#### Reading text
Thought of the Week: Seattle’s “Latté Run” vs. Göteborg’s “Fika”
A TYPICALLY SWEDISH THEME SPECIAL
Whether it was Sweden’s distracting winter beauty or a series upcoming project deadlines, this week has felt just a bit…disjointed. I left my lunch at home måndag, I forgot a skype-date tisdag, a symposium melted my brain onsdag, and I was late to Swedish class torsdag. Naturally, between rushing to make trams, putting spoiled milk in my tea, or forgetting to write emails, the only time I’ve been able to successfully collect myself has been when my hands are around a cup of coffee…
Hence why this week, I will be diving in to the Swedish concept of fika from the perspective of a caffeine-addicted Seattlelite.
Seattle has a large coffee reputation. As the hometown of Starbucks, my old American city is well-known for its espresso snobbery and those iconic white-and-green to-go cups. The rejuvenating aspects of taking a coffee break there is alive and well—and, actually, contrary to popular belief, much of the latté-loving populous in the Pacific Northwest avoid Starbucks creations. In fact, I dare go far enough to say they despise it. Almost everyone I know who enjoys coffee in Seattle does so from a local coffeeshop that often is dripping with eccentric cultural sarcasm and fair-trade initiatives. Or, at least I do.
There is simply nothing more soothing for the winter soul than to migrate to a café from the depths of white, city mist and meditate on the taste of pearly-brown coffee.
That said, I was delighted to learn prior to moving here that Göteborg had a strong coffee culture. And though in several aspects these two cities remain very much the same in their love for the drink, there are distinct and lovely differences between the Seattle “latté break” and the Göteborg “fika”…
- Antiquity. First of all, let me express my immense pleasure in finding no major obnoxious coffee chains in this city. I’ll tell you, having an actual corner in Seattle where there are no less than five Starbucks makes me cringe in ways I never thought I could. What I genuinely appreciate in Göteborg is how many cafes are still in old buildings, still serve on timeless tables, and still keep the 1970 graffiti on their bathroom stalls. Easily, you can find a tucked-in café anywhere in Linnè, Haga, and along Vasagatan that’d could make all buzzing in your head stop.
- Invitation. This, I find, is the key difference between coffee here and coffee in Seattle. In Göteborg, the baristas and café owners expect you to stay for your coffee break. They give you a porcelain cup. They don’t ask if you are going anywhere. They’ll clear you a spot within their tables. There is in no way or form a suggestion that you should be ordering your coffee to-go and leaving within 10 minutes of dawdling in front of the display of South American espresso. No. Here, you are given your coffee, and you sit and sip for at least an hour (omgyesss).

#### Work instructions
(1) Reproduce the passage of the fika post starting at "Thought of the" and ending at "a caffeine-addicted Seattlelite.".
(2) In the fika post, where in Göteborg can tucked-in cafés easily be found?

#### Excerpted data
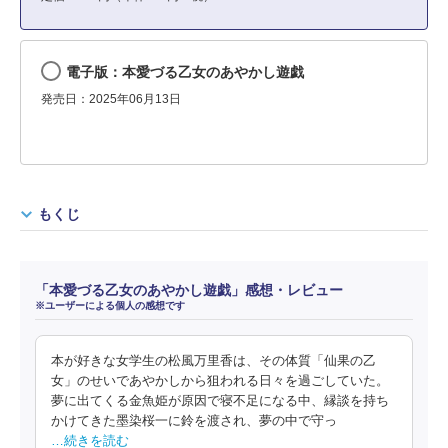
電子版：本愛づる乙女のあやかし遊戯
発売日：2025年06月13日
もくじ
「本愛づる乙女のあやかし遊戯」感想・レビュー
※ユーザーによる個人の感想です
本が好きな女学生の松風万里香は、その体質「仙果の乙
女」のせいであやかしから狙われる日々を過ごしていた。
夢に出てくる金魚姫が原因で寝不足になる中、縁談を持ち
かけてきた墨染桜一に鈴を渡され、夢の中で守っ
…続きを読む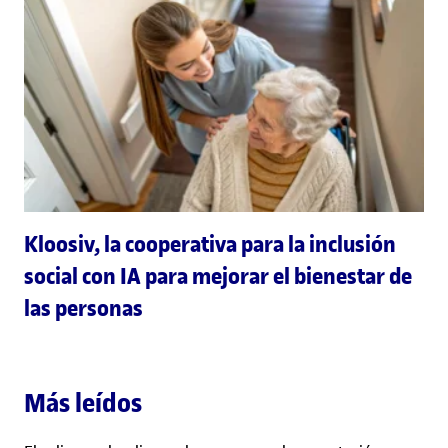
Kloosiv, la cooperativa para la inclusión
social con IA para mejorar el bienestar de
las personas
Más leídos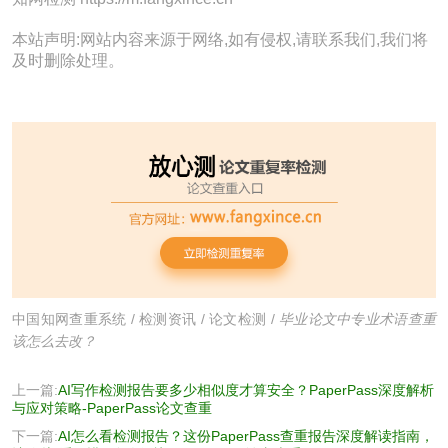
本站声明:网站内容来源于网络,如有侵权,请联系我们,我们将
及时删除处理。
中国知网查重系统
/
检测资讯
/
论文检测
/
毕业论文中专业术语查重
该怎么去改？
上一篇:
AI写作检测报告要多少相似度才算安全？PaperPass深度解析
与应对策略-PaperPass论文查重
下一篇:
AI怎么看检测报告？这份PaperPass查重报告深度解读指南，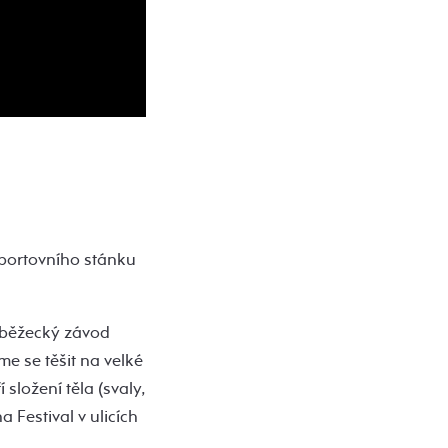
sportovního stánku
ý běžecký závod
e se těšit na velké
složení těla (svaly,
 Festival v ulicích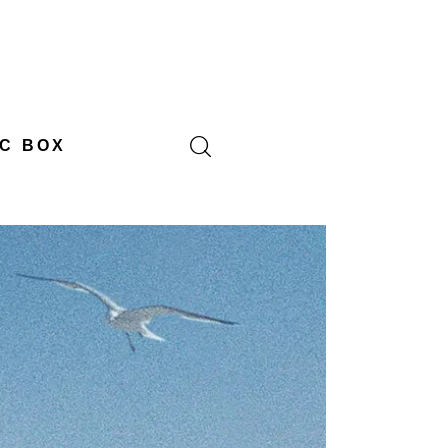
C BOX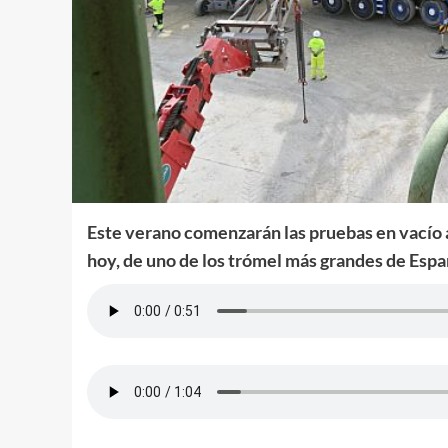
Este verano comenzarán las pruebas en vacío a
hoy, de uno de los trómel más grandes de Esp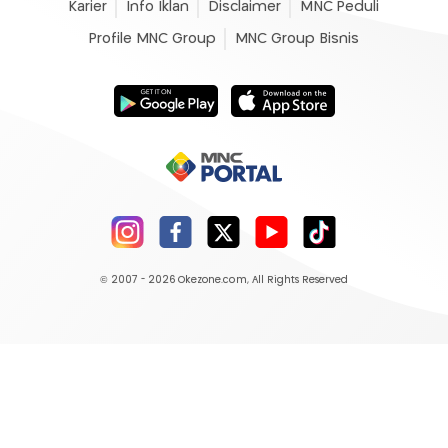
Karier
Info Iklan
Disclaimer
MNC Peduli
Profile MNC Group
MNC Group Bisnis
© 2007 - 2026
Okezone.com
, All Rights Reserved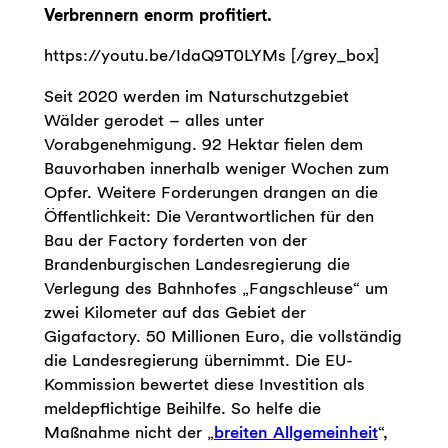
Verbrennern enorm profitiert.
https://youtu.be/IdaQ9T0LYMs [/grey_box]
Seit 2020 werden im Naturschutzgebiet
Wälder gerodet – alles unter
Vorabgenehmigung. 92 Hektar fielen dem
Bauvorhaben innerhalb weniger Wochen zum
Opfer. Weitere Forderungen drangen an die
Öffentlichkeit: Die Verantwortlichen für den
Bau der Factory forderten von der
Brandenburgischen Landesregierung die
Verlegung des Bahnhofes „Fangschleuse“ um
zwei Kilometer auf das Gebiet der
Gigafactory. 50 Millionen Euro, die vollständig
die Landesregierung übernimmt. Die EU-
Kommission bewertet diese Investition als
meldepflichtige Beihilfe. So helfe die
Maßnahme nicht der „
breiten Allgemeinheit
“,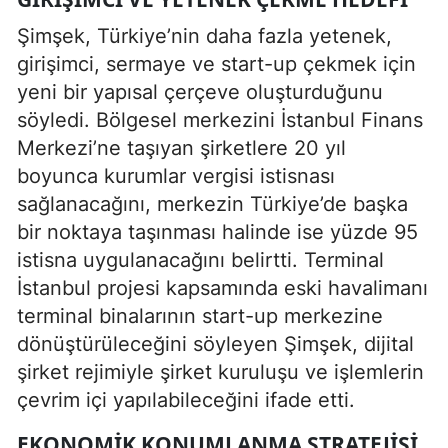
Şimşek, Türkiye’nin daha fazla yetenek,
girişimci, sermaye ve start-up çekmek için
yeni bir yapısal çerçeve oluşturduğunu
söyledi. Bölgesel merkezini İstanbul Finans
Merkezi’ne taşıyan şirketlere 20 yıl
boyunca kurumlar vergisi istisnası
sağlanacağını, merkezin Türkiye’de başka
bir noktaya taşınması halinde ise yüzde 95
istisna uygulanacağını belirtti. Terminal
İstanbul projesi kapsamında eski havalimanı
terminal binalarının start-up merkezine
dönüştürüleceğini söyleyen Şimşek, dijital
şirket rejimiyle şirket kuruluşu ve işlemlerin
çevrim içi yapılabileceğini ifade etti.
EKONOMIK KONUMLANMA STRATEJISI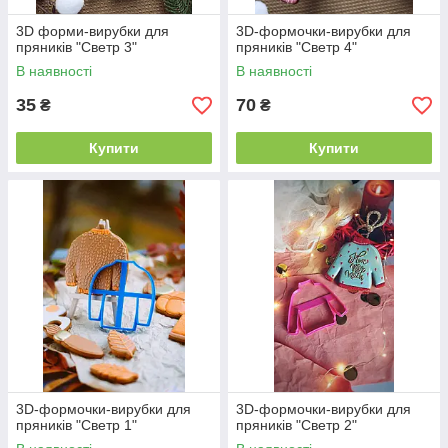
3D форми-вирубки для
3D-формочки-вирубки для
пряників "Светр 3"
пряників "Светр 4"
В наявності
В наявності
35
70
₴
₴
Купити
Купити
3D-формочки-вирубки для
3D-формочки-вирубки для
пряників "Светр 1"
пряників "Светр 2"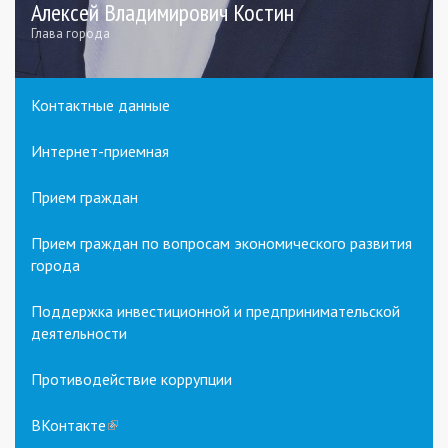
Алексей Владимирович Костин
Глава города
Контактные данные
Интернет-приемная
Прием граждан
Прием граждан по вопросам экономического развития
города
Поддержка инвестиционной и предпринимательской
деятельности
Противодействие коррупции
ВКонтакте
(link
is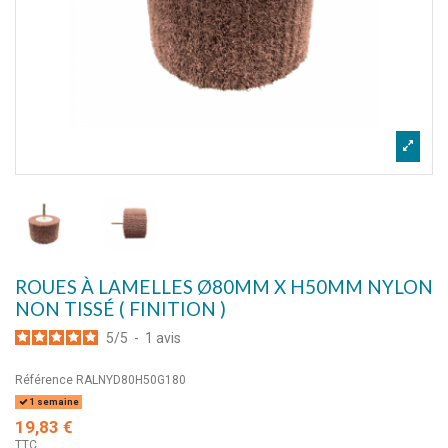
ROUES À LAMELLES Ø80MM X H50MM NYLON
NON TISSÉ ( FINITION )
5
/
5
-
1
avis
Référence
RALNYD80H50G180
1 semaine
19,83 €
TTC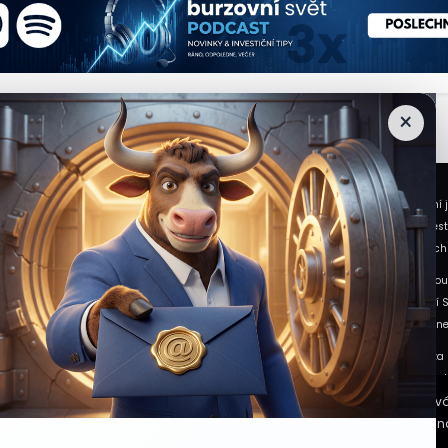
×
 Světa vycházejí z veřejně dostupných a důvěryhodných zdrojů. Při jejich zpracování 
ním a vzdělávacím účelům. Nepředstavuje individuální investiční doporučení, investi
rognózy nebo očekávání uvedené v článcích vyjadřují informace dostupné v době jejich
může růst i klesat a návratnost investované částky není zaručena. Minulé výnosy nejsou
iziku, případně využít služeb licencovaného poskytovatele investičních služeb. Burzov
iskusní příspěvky a komentáře zveřejněné uživateli vyjadřují názory jejich autorů a 
atel na vědomí, že může být kontaktován obchodním partnerem Burzovního Světa za úč
ch partnerech jsou uvedeny v příslušných dokumentech dostupných na těchto internet
né pro provoz webových stránek. Další soubory cookie se používají k pro
zdrojích, datu původní analýzy nebo datu, ke kterému se vztahují uvedené tržní údaje.
ek vyjadřujete souhlas s používáním souborů cookie. Další informace n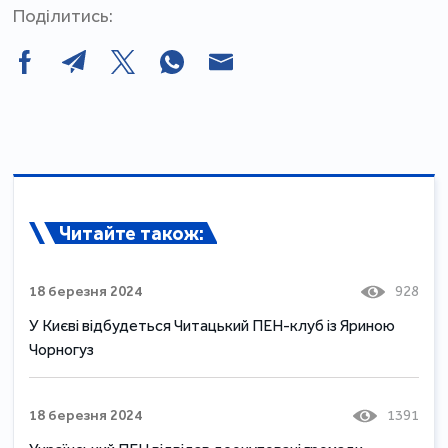
Поділитись:
Читайте також:
18 березня 2024
928
У Києві відбудеться Читацький ПЕН-клуб із Яриною
Чорногуз
18 березня 2024
1391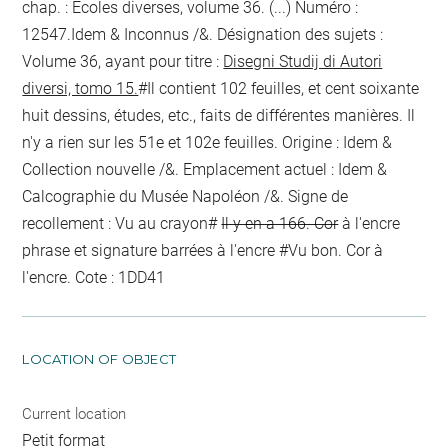
chap. : Ecoles diverses, volume 36. (...) Numéro :
12547.Idem & Inconnus /&. Désignation des sujets :
Volume 36, ayant pour titre :
Disegni Studij di Autori
diversi, tomo 15.
#Il contient 102 feuilles, et cent soixante
huit dessins, études, etc., faits de différentes manières. Il
n'y a rien sur les 51e et 102e feuilles. Origine : Idem &
Collection nouvelle /&. Emplacement actuel : Idem &
Calcographie du Musée Napoléon /&. Signe de
recollement :
Vu
au crayon
#
Il y en a 166. Cor
à l'encre
phrase et signature barrées à l'encre
#
Vu bon. Cor
à
l'encre
. Cote : 1DD41
LOCATION OF OBJECT
Current location
Petit format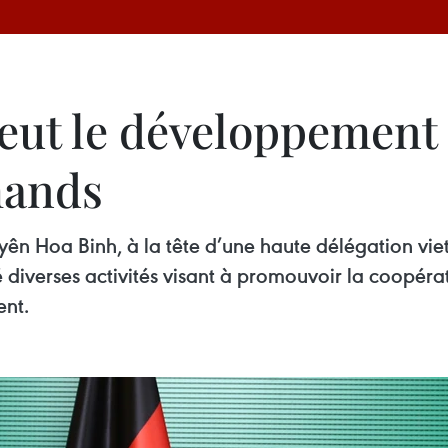
ut le développement 
mands
ên Hoa Binh, à la tête d’une haute délégation viet
diverses activités visant à promouvoir la coopéra
ent.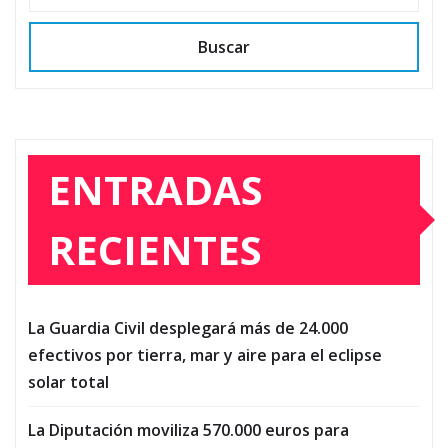
Buscar
ENTRADAS
RECIENTES
La Guardia Civil desplegará más de 24.000
efectivos por tierra, mar y aire para el eclipse
solar total
La Diputación moviliza 570.000 euros para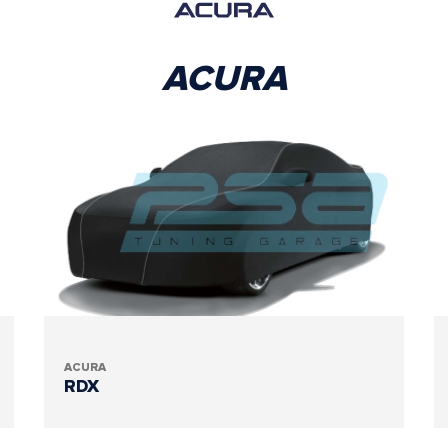
ACURA
ACURA
RDX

#### Answers for each item
(1)
Thought of the Week: Seattle’s “Latté Run” vs. Göteborg’s “Fika”
A TYPICALLY SWEDISH THEME SPECIAL
Whether it was Sweden’s distracting winter beauty or a series upcoming project deadlines, this week has felt just a bit…disjointed. I left my lunch at home måndag, I forgot a skype-date tisdag, a symposium melted my brain onsdag, and I was late to Swedish class torsdag. Naturally, between rushing to make trams, putting spoiled milk in my tea, or forgetting to write emails, the only time I’ve been able to successfully collect myself has been when my hands are around a cup of coffee…
Hence why this week, I will be diving in to the Swedish concept of fika from the perspective of a caffeine-addicted Seattlelite.

(2) Anywhere in Linnè, Haga, and along Vasagatan.